◆ **RECORDED INFORMATION**:
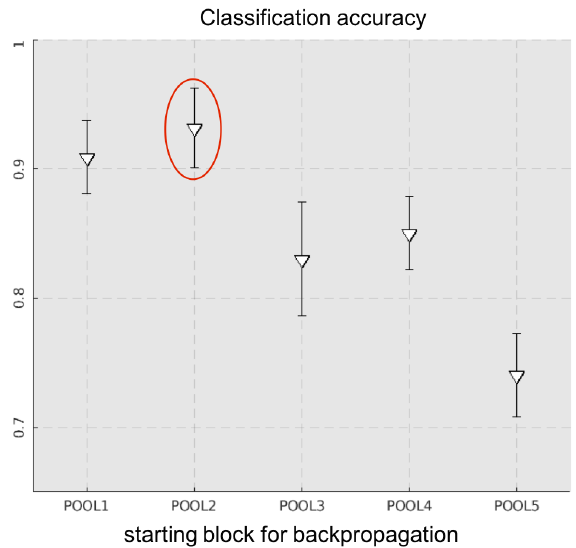
Figure 7. Optimization of the partial fine-tuning. Classification accuracy versus the starting block of the backpropagation (the bars extend from the minimum to the maximum accuracy value obtained by each of the five polyp categories).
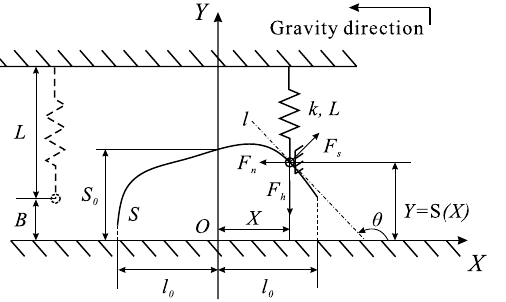
Figure 6. Simplified schematic diagram for the designable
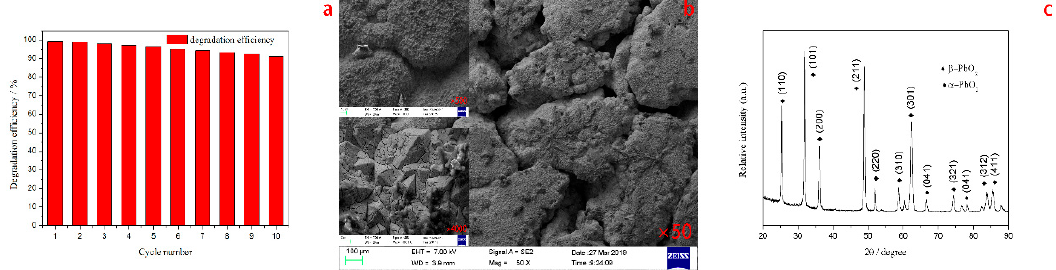
Figure 12. ( a ) Change in chloride removal rate of a porous Ti / SnO 2 –Sb 2 O 3 / PbO 2 electrode during ten successive removal cycles; ( b ) Scanning electron microscopy (SEM) pattern of the porous Ti / SnO 2 –Sb 2 O 3 / PbO 2 electrode after recycling; ( c ) X-ray di ff raction (XRD) pattern of the porous Ti / SnO 2 –Sb 2 O 3 / PbO 2 electrode after recycling.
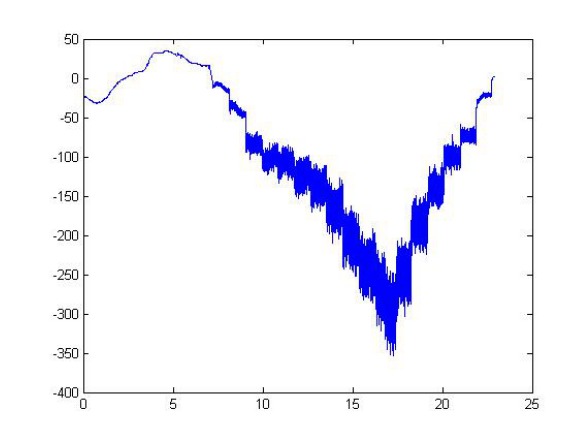
Figure 4: Differential pressure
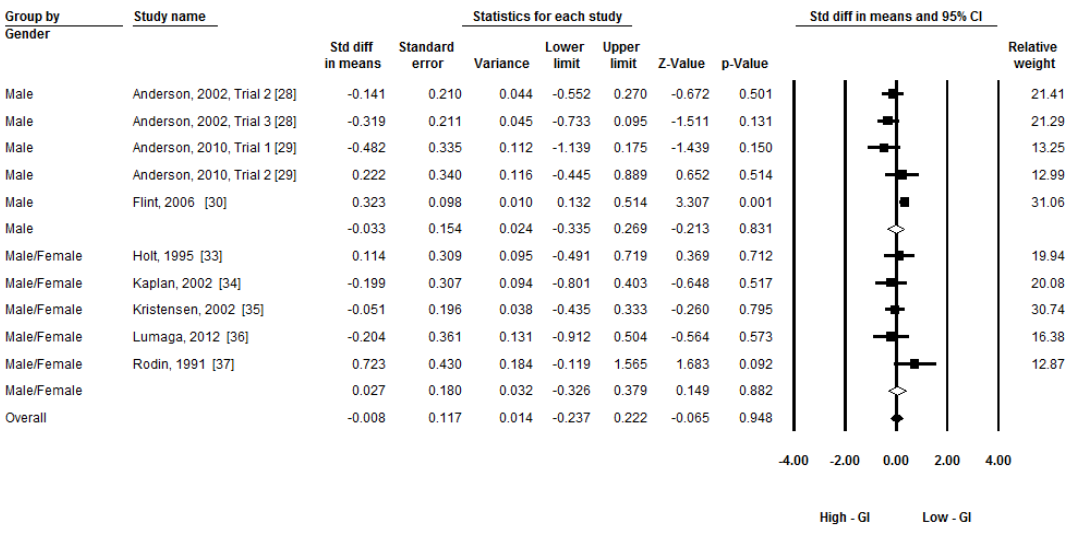
Figure 6. Subgroup meta-analysis: The effect of low-GI and high-GI breakfast on subsequent energy intake between gender groups. (GI: Glycemic Index).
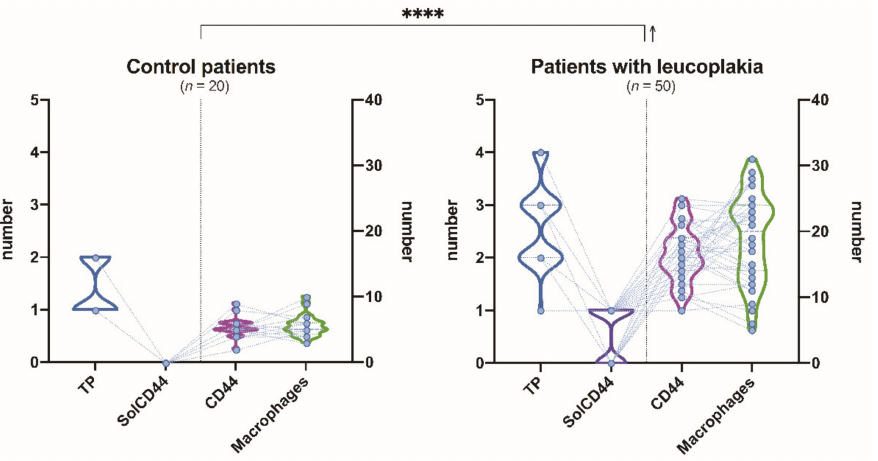
Figure 4. Comparison of paired associations of total protein, SolCD44, mean number of CD44 expressed in epithelial layers in leukoplakia tissue, and macrophages in lamina propria between control group and patients with leukoplakia. **** p < 0.0001 (repeated-measures two-way ANOVA with two-stage linear step-up procedure of Benjamini, Krieger, and Yekutieli as post hoc procedure) indicates the level of statistical significance of between-group difference, regarding the analyzed parameters. The arrow indicates an increase in the average values of the corresponding group compared to the control.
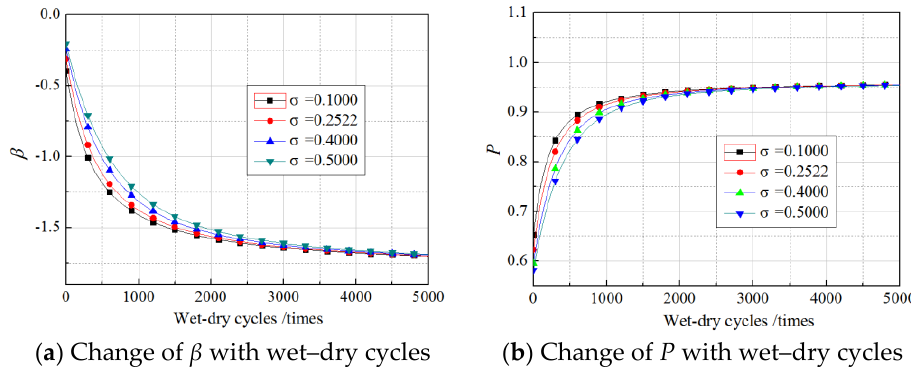
Figure 9. The effects of standard deviations of the load on the nonsustained loading specimens.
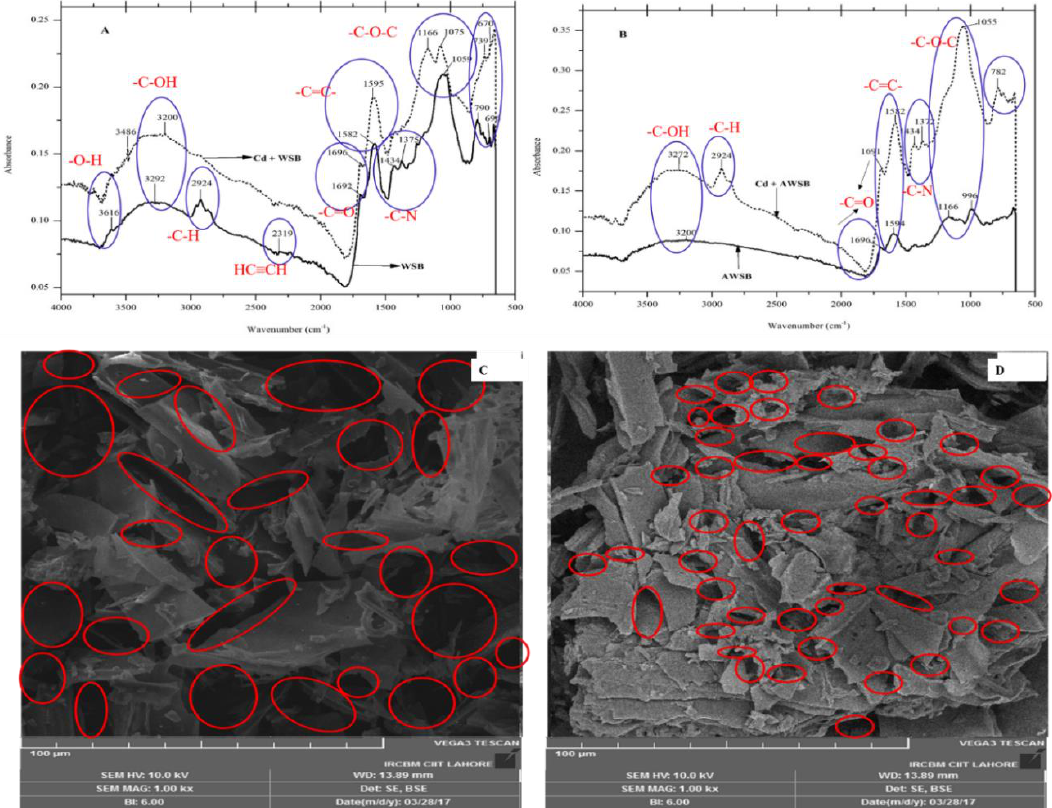
Figure 2. Fourier Transform Infrared (FTIR) spectra of Cd loaded and unloaded wheat straw biochar (WSB, ( A )) and acid activated wheat straw biochar (AWSB, ( B )); Scanning electron microscopy (SEM) images of WSB ( C ) and AWSB ( D ).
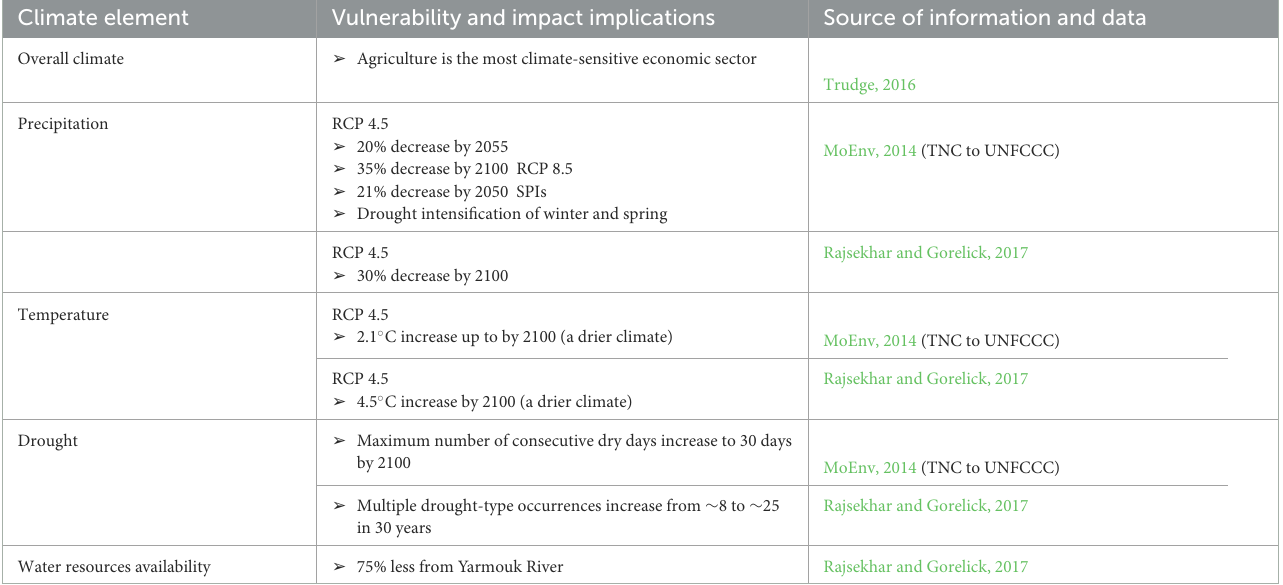
TABLE 1 Summary of the elements of climate change vulnerability and impact implications provided as messages to participants resulting from desk study and the analysis of available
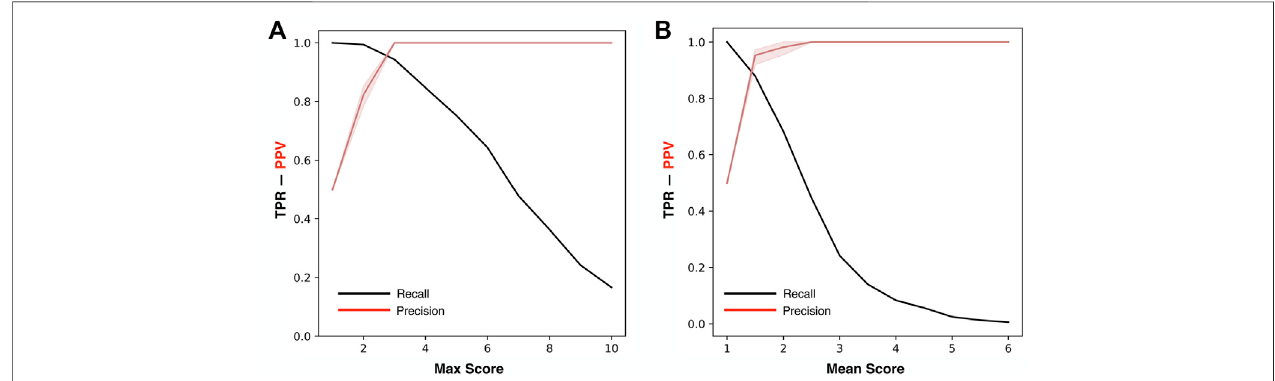
FIGURE1| PrecisionandRecallofThermoScanatdifferentclassi fi cationthresholds.TheplotsshowtheperformancebasedontheMax (A) and Mean (B) scores. The performance measures TPR (black) and PPV (red) are de fi ned in Supplementary Materials . The shaded area represents the range between the minimum and maximum scoring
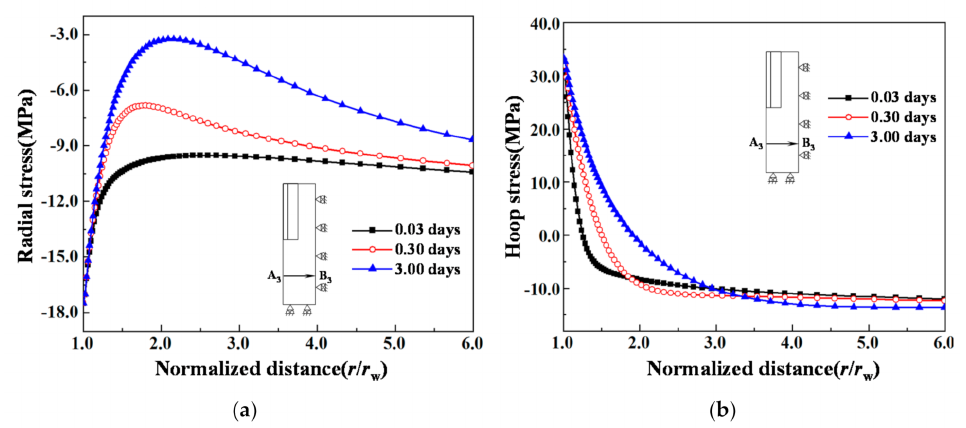
Figure 9. Variations of the stress with time on section A 3 B 3 : ( a ) radial stress; ( b ) hoop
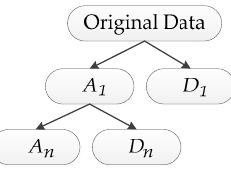
Figure 1. Universal (cid:1866) level decomposition model of WT.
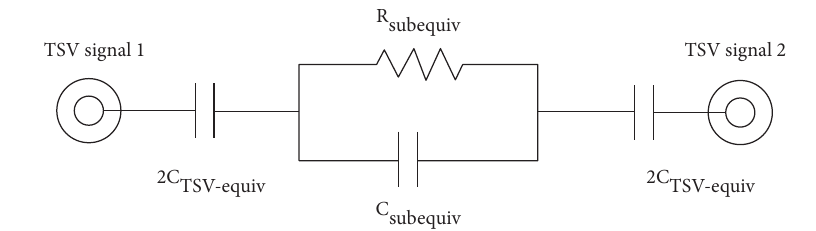
Figure 5: A simplified model of the TSV-TSV noise coupling circuit.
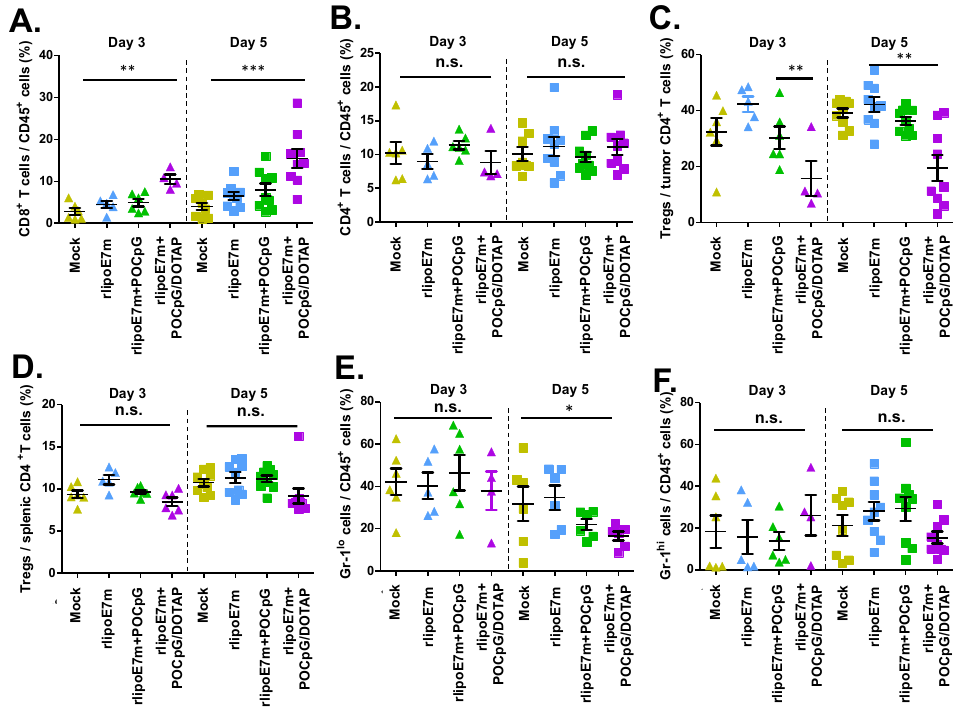
Figure 5. The combination of rlipoE7m plus POCpG/DOTAP could alter tumor-infiltrating immune cells. Mice were inoculated with TC-1 tumor cells and immunized via the tail vein as shown in Figure 4. Tumor-infiltrating cells were collected from tumors 3 and 5 days after the second immunization. The percentage of ( A ) CD8 + cells, ( B ) CD4 + cells, ( C ) Foxp3 + Tregs in CD4 + cells, ( E ) monocytic cells and ( F ) granulocytic cells in CD45 + tumor-infiltrating cells, and ( D ) Foxp3 + Tregs in CD45 + cells in spleens were analyzed by flow cytometry. These data were collected and analyzed from two independent experiments. (* p < 0.05; ** p < 0.01; *** p < 0.001. Each mouse group n = 5 to 9).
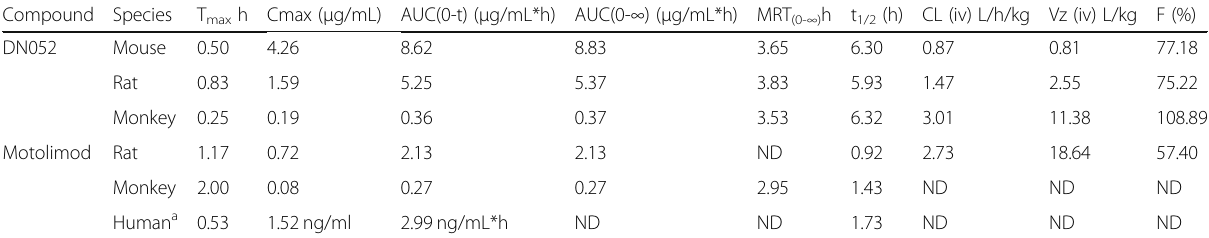
Table 2 PK profiles of DN052 and motolimod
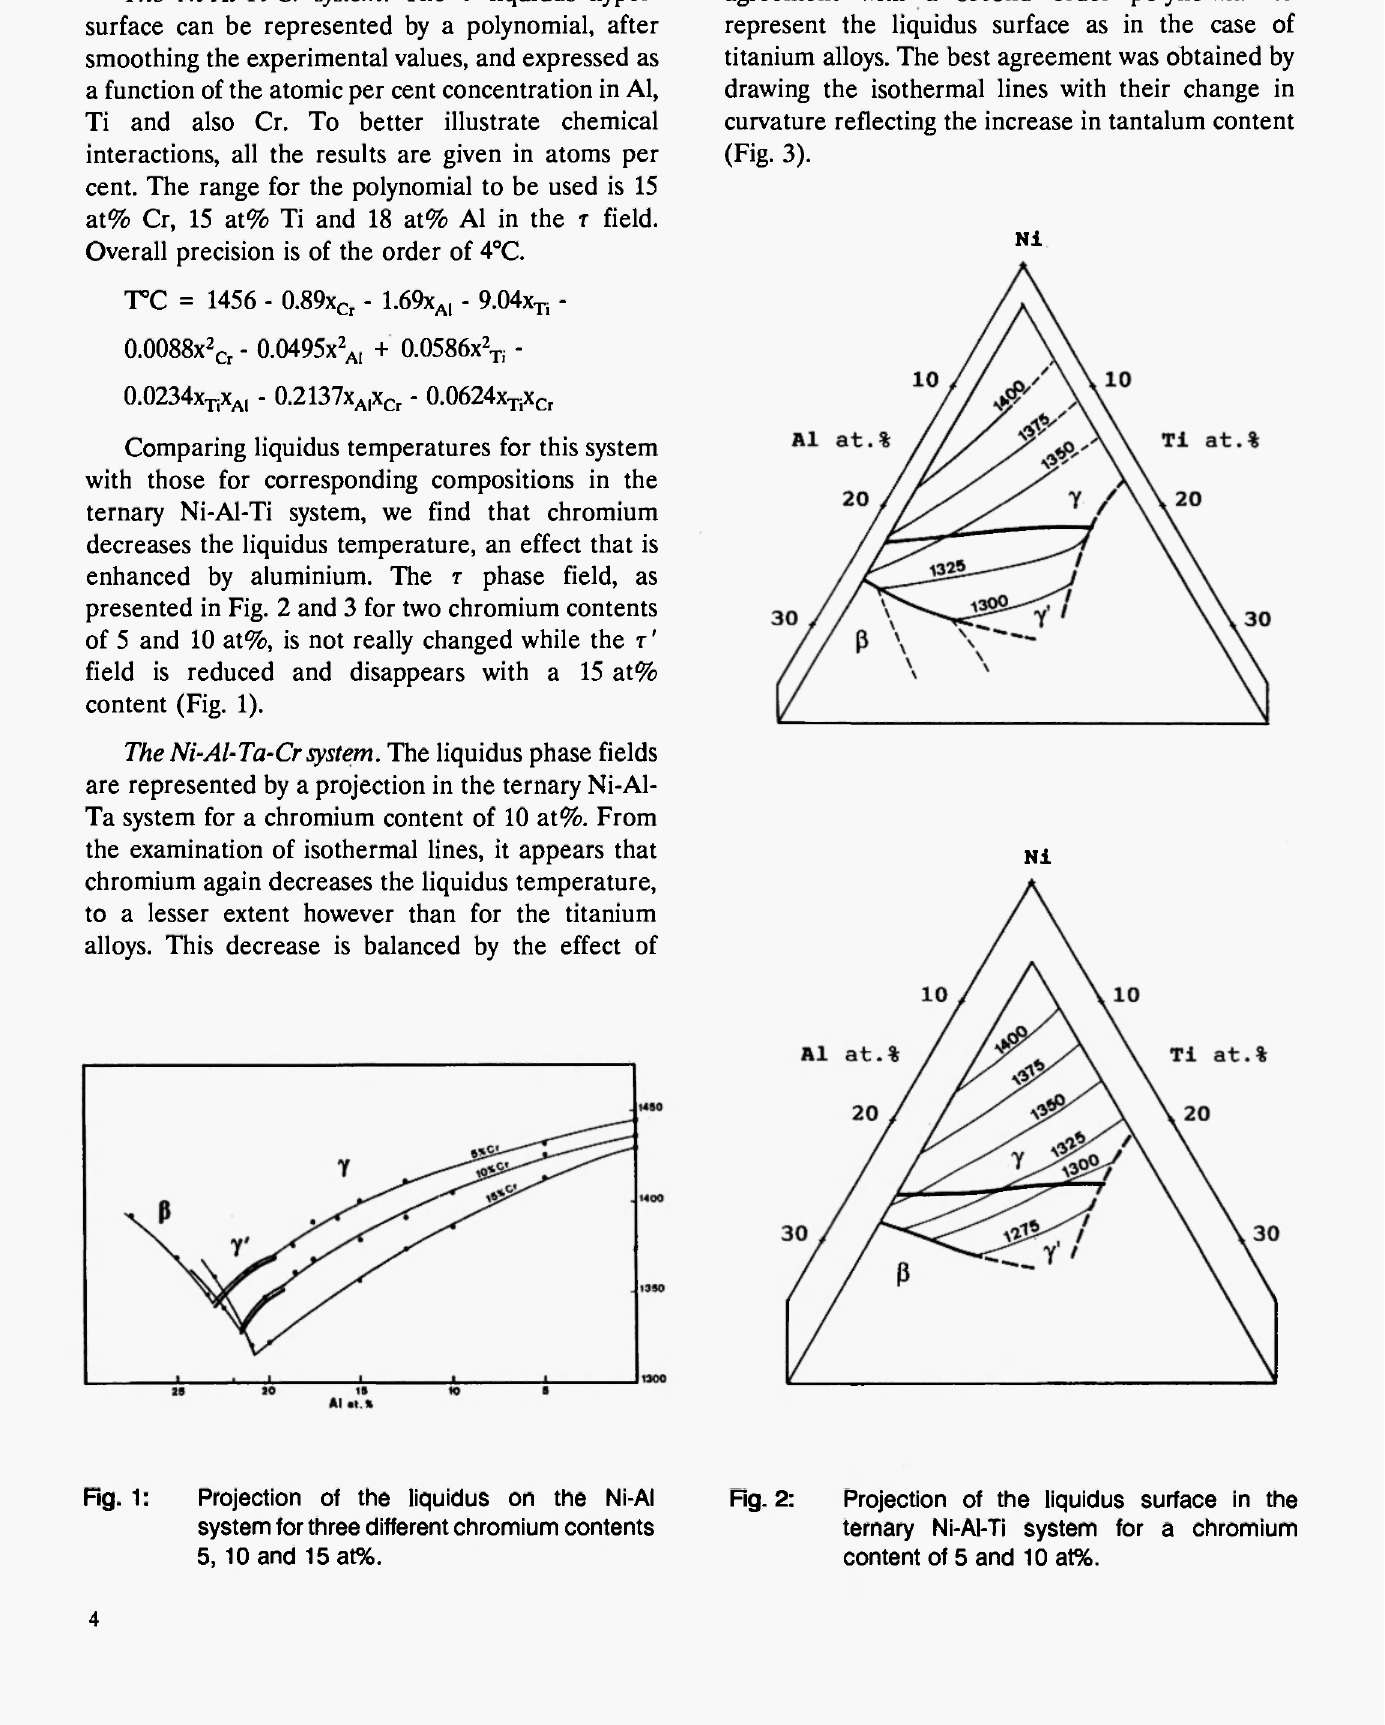
Fig. 1: Projection of the liquidus on the Ni-AI system for three different chromium contents 5, 10 and 15 at%.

◆ **WHAT NEEDS TO BE DONE**: Once the pictures are set aside, the remaining data must be transcribed exactly.

◆ **SOLUTION FOR THIS PROBLEM**:
Figure 7. Optimization of the partial fine-tuning. Classification accuracy versus the starting block of the backpropagation (the bars extend from the minimum to the maximum accuracy value obtained by each of the five polyp categories).
Figure 6. Simplified schematic diagram for the designable
Figure 12. ( a ) Change in chloride removal rate of a porous Ti / SnO 2 –Sb 2 O 3 / PbO 2 electrode during ten successive removal cycles; ( b ) Scanning electron microscopy (SEM) pattern of the porous Ti / SnO 2 –Sb 2 O 3 / PbO 2 electrode after recycling; ( c ) X-ray di ff raction (XRD) pattern of the porous Ti / SnO 2 –Sb 2 O 3 / PbO 2 electrode after recycling.
Figure 4: Differential pressure
Figure 6. Subgroup meta-analysis: The effect of low-GI and high-GI breakfast on subsequent energy intake between gender groups. (GI: Glycemic Index).
Figure 4. Comparison of paired associations of total protein, SolCD44, mean number of CD44 expressed in epithelial layers in leukoplakia tissue, and macrophages in lamina propria between control group and patients with leukoplakia. **** p < 0.0001 (repeated-measures two-way ANOVA with two-stage linear step-up procedure of Benjamini, Krieger, and Yekutieli as post hoc procedure) indicates the level of statistical significance of between-group difference, regarding the analyzed parameters. The arrow indicates an increase in the average values of the corresponding group compared to the control.
Figure 9. The effects of standard deviations of the load on the nonsustained loading specimens.
Figure 2. Fourier Transform Infrared (FTIR) spectra of Cd loaded and unloaded wheat straw biochar (WSB, ( A )) and acid activated wheat straw biochar (AWSB, ( B )); Scanning electron microscopy (SEM) images of WSB ( C ) and AWSB ( D ).
TABLE 1 Summary of the elements of climate change vulnerability and impact implications provided as messages to participants resulting from desk study and the analysis of available
FIGURE1| PrecisionandRecallofThermoScanatdifferentclassi fi cationthresholds.TheplotsshowtheperformancebasedontheMax (A) and Mean (B) scores. The performance measures TPR (black) and PPV (red) are de fi ned in Supplementary Materials . The shaded area represents the range between the minimum and maximum scoring
Figure 9. Variations of the stress with time on section A 3 B 3 : ( a ) radial stress; ( b ) hoop
Figure 1. Universal (cid:1866) level decomposition model of WT.
Figure 5: A simplified model of the TSV-TSV noise coupling circuit.
Figure 5. The combination of rlipoE7m plus POCpG/DOTAP could alter tumor-infiltrating immune cells. Mice were inoculated with TC-1 tumor cells and immunized via the tail vein as shown in Figure 4. Tumor-infiltrating cells were collected from tumors 3 and 5 days after the second immunization. The percentage of ( A ) CD8 + cells, ( B ) CD4 + cells, ( C ) Foxp3 + Tregs in CD4 + cells, ( E ) monocytic cells and ( F ) granulocytic cells in CD45 + tumor-infiltrating cells, and ( D ) Foxp3 + Tregs in CD45 + cells in spleens were analyzed by flow cytometry. These data were collected and analyzed from two independent experiments. (* p < 0.05; ** p < 0.01; *** p < 0.001. Each mouse group n = 5 to 9).
Table 2 PK profiles of DN052 and motolimod
Fig. 1: Projection of the liquidus on the Ni-AI system for three different chromium contents 5, 10 and 15 at%.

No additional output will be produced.